**To be done**
Rewrite the entries below as a numbered list, starting at their first line and going up to and including the line with "scientific name: Mycena". Skip any blank lines.

**Information supplied**
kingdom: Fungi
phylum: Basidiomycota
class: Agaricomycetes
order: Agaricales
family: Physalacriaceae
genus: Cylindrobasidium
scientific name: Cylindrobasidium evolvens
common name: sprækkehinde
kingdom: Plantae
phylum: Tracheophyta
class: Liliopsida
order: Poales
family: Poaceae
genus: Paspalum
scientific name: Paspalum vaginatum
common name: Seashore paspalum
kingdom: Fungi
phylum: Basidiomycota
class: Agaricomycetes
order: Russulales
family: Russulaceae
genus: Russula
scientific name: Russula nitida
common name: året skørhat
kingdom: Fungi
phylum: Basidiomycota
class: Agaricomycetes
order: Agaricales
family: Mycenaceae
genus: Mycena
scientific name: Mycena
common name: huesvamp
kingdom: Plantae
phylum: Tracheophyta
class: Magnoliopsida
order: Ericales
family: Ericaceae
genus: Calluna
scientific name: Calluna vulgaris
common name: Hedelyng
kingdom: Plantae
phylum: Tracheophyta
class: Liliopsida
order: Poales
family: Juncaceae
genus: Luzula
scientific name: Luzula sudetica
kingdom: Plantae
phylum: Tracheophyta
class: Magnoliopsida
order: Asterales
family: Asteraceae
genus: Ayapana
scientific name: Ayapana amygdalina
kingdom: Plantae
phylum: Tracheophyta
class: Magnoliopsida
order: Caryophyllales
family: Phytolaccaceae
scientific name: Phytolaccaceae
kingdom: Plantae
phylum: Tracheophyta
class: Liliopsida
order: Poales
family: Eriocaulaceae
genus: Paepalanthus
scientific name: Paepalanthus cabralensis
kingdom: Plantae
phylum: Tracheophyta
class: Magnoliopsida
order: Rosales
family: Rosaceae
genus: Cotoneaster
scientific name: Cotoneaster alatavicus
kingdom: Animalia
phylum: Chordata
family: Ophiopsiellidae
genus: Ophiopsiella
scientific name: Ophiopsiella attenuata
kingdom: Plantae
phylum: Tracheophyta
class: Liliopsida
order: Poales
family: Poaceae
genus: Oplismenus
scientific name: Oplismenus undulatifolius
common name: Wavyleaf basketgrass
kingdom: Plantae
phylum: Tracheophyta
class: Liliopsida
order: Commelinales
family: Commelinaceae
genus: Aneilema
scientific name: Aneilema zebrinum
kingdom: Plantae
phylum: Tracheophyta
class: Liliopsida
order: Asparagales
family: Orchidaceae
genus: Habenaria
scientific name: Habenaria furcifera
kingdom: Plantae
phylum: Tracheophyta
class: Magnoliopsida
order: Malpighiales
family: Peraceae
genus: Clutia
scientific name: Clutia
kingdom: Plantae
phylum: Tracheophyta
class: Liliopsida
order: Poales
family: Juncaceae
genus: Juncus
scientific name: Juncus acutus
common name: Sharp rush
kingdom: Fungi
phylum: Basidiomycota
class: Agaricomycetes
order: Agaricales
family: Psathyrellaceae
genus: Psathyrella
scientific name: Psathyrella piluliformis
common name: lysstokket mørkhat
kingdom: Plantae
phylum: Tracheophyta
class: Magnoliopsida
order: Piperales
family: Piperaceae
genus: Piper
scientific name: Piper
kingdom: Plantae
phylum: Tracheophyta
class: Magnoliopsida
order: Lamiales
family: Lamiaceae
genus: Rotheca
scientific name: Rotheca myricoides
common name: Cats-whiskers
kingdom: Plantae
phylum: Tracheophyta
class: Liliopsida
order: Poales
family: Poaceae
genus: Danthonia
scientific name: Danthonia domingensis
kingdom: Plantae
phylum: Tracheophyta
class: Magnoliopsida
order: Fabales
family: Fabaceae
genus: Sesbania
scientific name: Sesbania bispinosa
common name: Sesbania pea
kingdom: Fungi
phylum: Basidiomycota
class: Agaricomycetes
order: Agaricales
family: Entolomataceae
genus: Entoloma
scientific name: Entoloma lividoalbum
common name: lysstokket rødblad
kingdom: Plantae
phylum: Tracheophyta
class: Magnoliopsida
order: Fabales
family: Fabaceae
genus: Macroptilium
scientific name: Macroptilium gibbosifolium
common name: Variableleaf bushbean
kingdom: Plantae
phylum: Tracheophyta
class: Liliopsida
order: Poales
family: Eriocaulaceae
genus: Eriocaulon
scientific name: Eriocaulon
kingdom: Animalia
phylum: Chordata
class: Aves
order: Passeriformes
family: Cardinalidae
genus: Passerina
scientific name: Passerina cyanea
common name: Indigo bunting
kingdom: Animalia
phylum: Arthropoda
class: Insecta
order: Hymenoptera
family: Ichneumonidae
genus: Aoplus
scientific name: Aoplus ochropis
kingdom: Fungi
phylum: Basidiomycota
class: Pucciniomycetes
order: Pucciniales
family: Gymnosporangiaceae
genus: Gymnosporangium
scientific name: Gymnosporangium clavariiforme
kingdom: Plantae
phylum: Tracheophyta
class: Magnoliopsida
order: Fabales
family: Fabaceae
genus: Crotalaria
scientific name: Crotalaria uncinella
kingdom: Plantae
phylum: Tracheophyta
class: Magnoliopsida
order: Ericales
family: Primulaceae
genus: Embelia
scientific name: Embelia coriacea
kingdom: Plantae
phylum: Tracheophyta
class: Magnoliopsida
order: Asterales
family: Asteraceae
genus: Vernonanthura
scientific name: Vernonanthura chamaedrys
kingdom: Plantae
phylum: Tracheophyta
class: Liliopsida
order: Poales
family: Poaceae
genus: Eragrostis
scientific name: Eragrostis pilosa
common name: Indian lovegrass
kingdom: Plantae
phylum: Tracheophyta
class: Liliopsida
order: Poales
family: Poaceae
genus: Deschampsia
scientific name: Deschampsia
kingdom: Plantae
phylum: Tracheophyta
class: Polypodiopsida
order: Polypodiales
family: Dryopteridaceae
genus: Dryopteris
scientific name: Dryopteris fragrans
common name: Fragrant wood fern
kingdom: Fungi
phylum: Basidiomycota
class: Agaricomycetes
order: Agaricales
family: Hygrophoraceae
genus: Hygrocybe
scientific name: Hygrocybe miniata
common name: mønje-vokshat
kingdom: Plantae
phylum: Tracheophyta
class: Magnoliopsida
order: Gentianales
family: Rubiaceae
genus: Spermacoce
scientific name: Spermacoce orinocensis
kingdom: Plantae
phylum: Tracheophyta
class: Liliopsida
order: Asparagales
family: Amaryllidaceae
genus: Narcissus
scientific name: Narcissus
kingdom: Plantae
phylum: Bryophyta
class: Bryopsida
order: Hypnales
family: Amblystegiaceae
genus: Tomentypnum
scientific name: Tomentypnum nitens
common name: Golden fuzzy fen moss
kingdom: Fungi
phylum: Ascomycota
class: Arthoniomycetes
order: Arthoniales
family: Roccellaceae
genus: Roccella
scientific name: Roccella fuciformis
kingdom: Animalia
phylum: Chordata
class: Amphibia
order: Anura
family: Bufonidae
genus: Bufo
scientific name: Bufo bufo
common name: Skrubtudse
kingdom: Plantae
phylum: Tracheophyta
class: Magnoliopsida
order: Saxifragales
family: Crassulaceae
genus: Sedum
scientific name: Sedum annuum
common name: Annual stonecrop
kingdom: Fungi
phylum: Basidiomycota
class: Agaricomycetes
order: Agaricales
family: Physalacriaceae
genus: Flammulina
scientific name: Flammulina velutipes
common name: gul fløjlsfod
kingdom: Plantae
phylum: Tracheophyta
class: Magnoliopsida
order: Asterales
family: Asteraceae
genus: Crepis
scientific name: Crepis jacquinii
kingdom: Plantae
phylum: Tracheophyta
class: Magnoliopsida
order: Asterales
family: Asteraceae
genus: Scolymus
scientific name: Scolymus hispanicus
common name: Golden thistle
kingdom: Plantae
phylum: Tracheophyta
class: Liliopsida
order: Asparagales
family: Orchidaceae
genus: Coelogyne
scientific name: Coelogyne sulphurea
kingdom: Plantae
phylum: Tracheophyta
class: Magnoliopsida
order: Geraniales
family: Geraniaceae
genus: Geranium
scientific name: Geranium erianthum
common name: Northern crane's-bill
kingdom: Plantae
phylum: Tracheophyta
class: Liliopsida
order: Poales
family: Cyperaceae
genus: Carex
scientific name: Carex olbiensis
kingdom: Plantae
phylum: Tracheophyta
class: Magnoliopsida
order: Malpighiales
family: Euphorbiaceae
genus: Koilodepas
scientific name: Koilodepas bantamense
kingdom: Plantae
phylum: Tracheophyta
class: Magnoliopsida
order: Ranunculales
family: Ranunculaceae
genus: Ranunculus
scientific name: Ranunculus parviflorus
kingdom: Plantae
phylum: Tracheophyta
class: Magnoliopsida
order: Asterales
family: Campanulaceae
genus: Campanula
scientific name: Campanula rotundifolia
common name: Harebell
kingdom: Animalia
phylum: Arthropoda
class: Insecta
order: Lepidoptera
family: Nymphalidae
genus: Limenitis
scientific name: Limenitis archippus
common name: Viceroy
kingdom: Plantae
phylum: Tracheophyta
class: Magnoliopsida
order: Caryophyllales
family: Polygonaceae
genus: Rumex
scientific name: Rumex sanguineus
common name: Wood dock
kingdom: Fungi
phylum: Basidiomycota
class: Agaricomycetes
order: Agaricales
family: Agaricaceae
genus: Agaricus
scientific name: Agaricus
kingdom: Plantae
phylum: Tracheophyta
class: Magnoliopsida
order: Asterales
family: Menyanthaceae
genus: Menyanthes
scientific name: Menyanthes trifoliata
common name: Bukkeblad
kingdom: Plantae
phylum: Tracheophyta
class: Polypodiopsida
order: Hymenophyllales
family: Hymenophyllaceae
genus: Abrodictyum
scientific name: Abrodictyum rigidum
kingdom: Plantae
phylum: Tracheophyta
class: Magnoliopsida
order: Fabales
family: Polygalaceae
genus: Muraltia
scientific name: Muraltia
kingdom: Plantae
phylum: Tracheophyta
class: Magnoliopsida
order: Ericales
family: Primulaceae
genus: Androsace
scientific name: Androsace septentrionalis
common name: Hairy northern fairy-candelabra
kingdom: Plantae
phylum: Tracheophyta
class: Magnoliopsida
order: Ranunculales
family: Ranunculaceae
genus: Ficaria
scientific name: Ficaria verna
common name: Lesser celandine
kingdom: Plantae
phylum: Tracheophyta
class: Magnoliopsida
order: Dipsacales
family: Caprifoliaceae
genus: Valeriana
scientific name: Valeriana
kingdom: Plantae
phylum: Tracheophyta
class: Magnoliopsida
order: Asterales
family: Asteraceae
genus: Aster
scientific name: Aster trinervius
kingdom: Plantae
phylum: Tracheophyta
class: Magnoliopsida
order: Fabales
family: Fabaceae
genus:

**Written answer**
1. kingdom: Fungi
2. phylum: Basidiomycota
3. class: Agaricomycetes
4. order: Agaricales
5. family: Physalacriaceae
6. genus: Cylindrobasidium
7. scientific name: Cylindrobasidium evolvens
8. common name: sprækkehinde
9. kingdom: Plantae
10. phylum: Tracheophyta
11. class: Liliopsida
12. order: Poales
13. family: Poaceae
14. genus: Paspalum
15. scientific name: Paspalum vaginatum
16. common name: Seashore paspalum
17. kingdom: Fungi
18. phylum: Basidiomycota
19. class: Agaricomycetes
20. order: Russulales
21. family: Russulaceae
22. genus: Russula
23. scientific name: Russula nitida
24. common name: året skørhat
25. kingdom: Fungi
26. phylum: Basidiomycota
27. class: Agaricomycetes
28. order: Agaricales
29. family: Mycenaceae
30. genus: Mycena
31. scientific name: Mycena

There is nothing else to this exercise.